The new histogram() is nice. It could be a replacement for imhist() except for cases where you want to use standard bins 0-255 and 0-65535 instead of the automatically calculated bins that histogram uses. Do you think that imhist() and histogram() could be consolidated somehow into a single histogram function?

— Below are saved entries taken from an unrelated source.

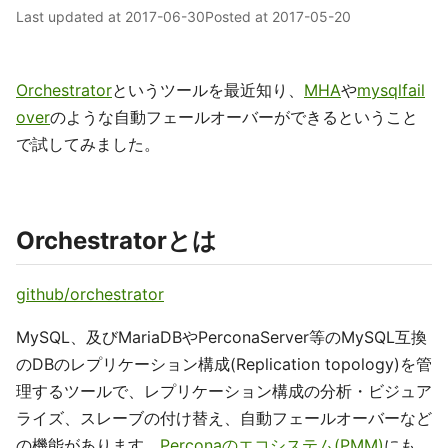
Last updated at
2017-06-30
Posted at
2017-05-20
Orchestrator
というツールを最近知り、
MHA
や
mysqlfail
over
のような自動フェールオーバーができるということ
で試してみました。
Orchestratorとは
github/orchestrator
MySQL、及びMariaDBやPerconaServer等のMySQL互換
のDBのレプリケーション構成(Replication topology)を管
理するツールで、レプリケーション構成の分析・ビジュア
ライズ、スレーブの付け替え、自動フェールオーバーなど
の機能があります。
Perconaのエコシステム(PMM)
にも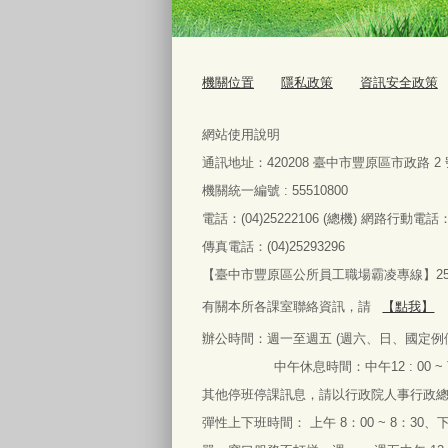
機關位置
隱私政策
資訊安全政策
網站使用說明
通訊地址：
420208
臺中市豐原區市政路
2
機關統一編號 : 55510800
電話：
(04)25222106 (
總機
)
網路行動電話
傳真電話：
(04)25293296
【臺中市豐原區公所員工職場霸凌專線】2522
有關本所各課室聯絡資訊，請
【點我】
辦公時間：
週一
至
週五
(
週六、日、國定例
中午休息時間：中午
12 : 00 ~
其他停班停課訊息，請以行政院人事行政
彈性上下班時間： 上午
8
：
00 ~ 8
：
30
、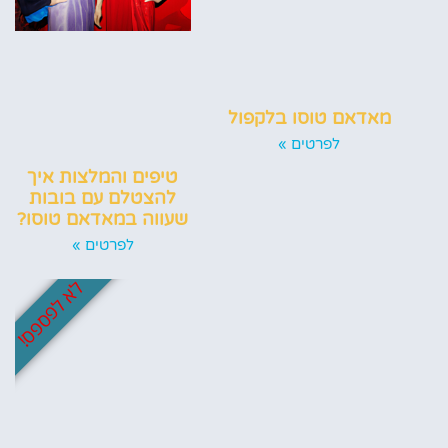
מאדאם טוסו בלקפול
לפרטים »
טיפים והמלצות איך
להצטלם עם בובות
שעווה במאדאם טוסו?
לפרטים »
לא לפספס!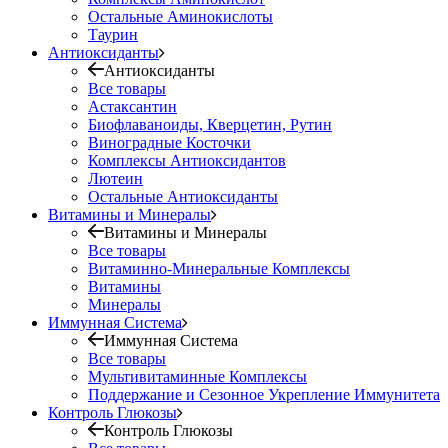
Остальные Аминокислоты
Таурин
Антиоксиданты
Антиоксиданты
Все товары
Астаксантин
Биофлаваноиды, Кверцетин, Рутин
Виноградные Косточки
Комплексы Антиоксидантов
Лютеин
Остальные Антиоксиданты
Витамины и Минералы
Витамины и Минералы
Все товары
Витаминно-Минеральные Комплексы
Витамины
Минералы
Иммунная Система
Иммунная Система
Все товары
Мультивитаминные Комплексы
Поддержание и Сезонное Укрепление Иммунитета
Контроль Глюкозы
Контроль Глюкозы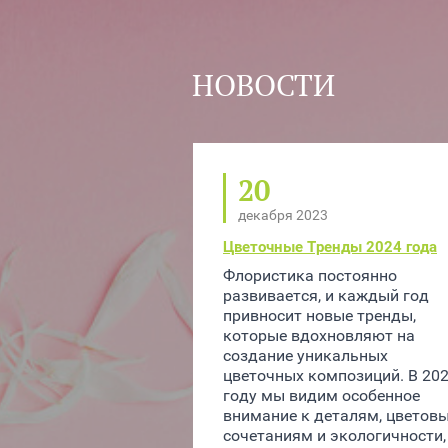
НОВОСТИ
20
декабря 2023
Цветочные Тренды 2024 года
Флористика постоянно 
развивается, и каждый год 
привносит новые тренды, 
которые вдохновляют на 
создание уникальных 
цветочных композиций. В 202
году мы видим особенное 
внимание к деталям, цветовы
сочетаниям и экологичности, 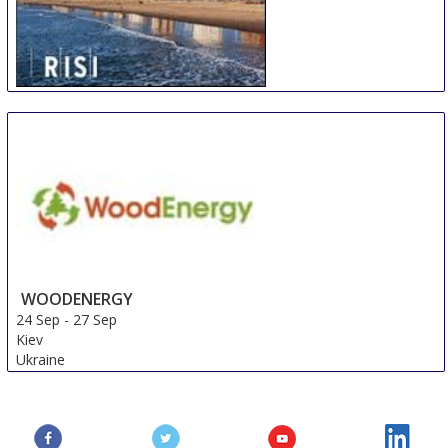
International Woodfiber Resource and Trade
Conference
17 Sep
-
19 Sep
Durban
South Africa
WOODENERGY
24 Sep
-
27 Sep
Kiev
Ukraine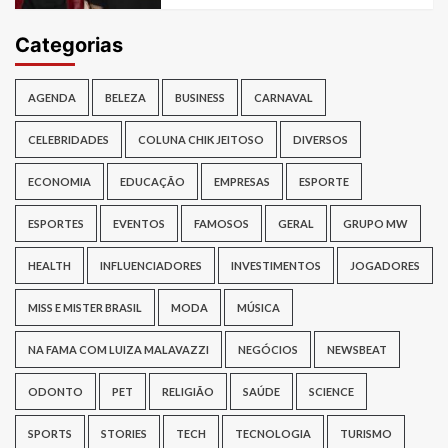
Categorias
AGENDA
BELEZA
BUSINESS
CARNAVAL
CELEBRIDADES
COLUNA CHIK JEITOSO
DIVERSOS
ECONOMIA
EDUCAÇÃO
EMPRESAS
ESPORTE
ESPORTES
EVENTOS
FAMOSOS
GERAL
GRUPO MW
HEALTH
INFLUENCIADORES
INVESTIMENTOS
JOGADORES
MISS E MISTER BRASIL
MODA
MÚSICA
NA FAMA COM LUIZA MALAVAZZI
NEGÓCIOS
NEWSBEAT
ODONTO
PET
RELIGIÃO
SAÚDE
SCIENCE
SPORTS
STORIES
TECH
TECNOLOGIA
TURISMO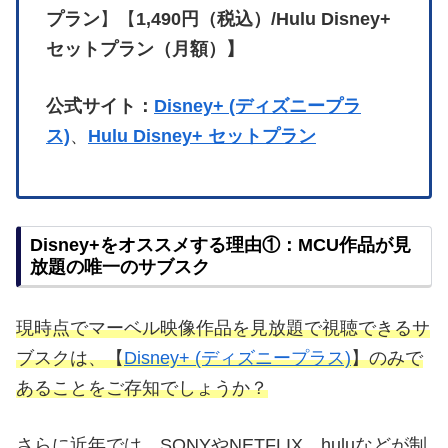
プラン
】【
1,490円（税込）/Hulu Disney+
セットプラン（月額）】
公式サイト：
Disney+ (ディズニープラ
ス)
、
Hulu Disney+ セットプラン
Disney+をオススメする理由①：MCU作品が見
放題の唯一のサブスク
現時点でマーベル映像作品を見放題で視聴できるサ
ブスクは、【
Disney+ (ディズニープラス)
】のみで
あることをご存知でしょうか？
さらに近年では、SONYやNETFLIX、huluなどが制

Also, MajorAxisLength is of limited usefulness because the definition (max length of an ellipse fitted to the shape) is not what people usually want, and that is the maximum Feret (caliper) diameter. And the min width would be the caliper diameter 90 degrees to the max caliper diameter. Do you think you could add this more useful measurement?

**2**of 10

IA—Thanks for your feedback. I will share it with the Image Processing Toolbox development team.

**3**of 10

IA—The following code using histogram produces a plot similar to imhist, except that it does not include the gray bar, and it does not do y-axis clipping:

I = imread('rice.png'); histogram(I,'BinLimits',[0 255],'BinMethod','integers') xlim([0 255])

**4**of 10

IA—I think of perimeter as a fairly noisy measurement, and it is squared in your circularity measurement. In your experience, is the circularity measure using the squared perimeter term useful?

**5**of 10

IA—One possible alternative to perimeter-based circularity is the “compactness shape factor,” which is based on area and second moments.

**6**of 10

IA—Regarding the pros and cons of different ways to compute orientation, Russ says: “There are a number of different [orientation] parameters that are used, including the orientation of the longest dimension in the feature (the line between the two points on the periphery that are farthest apart, also known as the maximum Feret’s diameter), and the orientation of the major axis of an ellipse fitted to the feature boundary. But just as the centroid is a more robust descriptor of the feature’s location than is the midpoint, the orientation defined by all the pixels in the image is often better than any of these because it is less influenced by the presence or absence of a single pixel around the periphery where accidents of acquisition or noise may make slight alterations in the boundary.” *The Image Processing Handbook*, 2nd ed, 1995, p. 490.

**7**of 10

hi!

I am a student and i am studying the property of osteocyte lacunae (called blob) in bovine femour.

i would like to find the volume of each blob.

is possible to calculate the volume of each lacunae with the function called regionprops? i used it in image 2D to obtain centroid and area of each image in 2D. if the answer is false, could you suggest another function that works for that problem?

thanks a lot

Luca

**8**of 10

Just to second what Image Analyst said

… “MajorAxisLength is of limited usefulness because the definition (max length of an ellipse fitted to the shape) is not what people usually want, and that is the maximum Feret (caliper) diameter. And the min width would be the caliper diameter 90 degrees to the max caliper diameter. Do you think you could add this more useful measurement?”

I am currently unhappy with the fitted ellipse axes – am now off to research Feret diameter to see if I can implement it for my project

Regards, Pete

**9**of 10

Pete—Thanks for your comments. I looked into Feret diameter computations after receiving Image Analyst’s comments, and I expect to blog about it soon, including some algorithm details and code.

**10**of 10

Maximum feret diameter is the same as the diameter of the minimum enclosing circle. There are some functions on the file exchange to calculate this, as it requires a search (in linear time).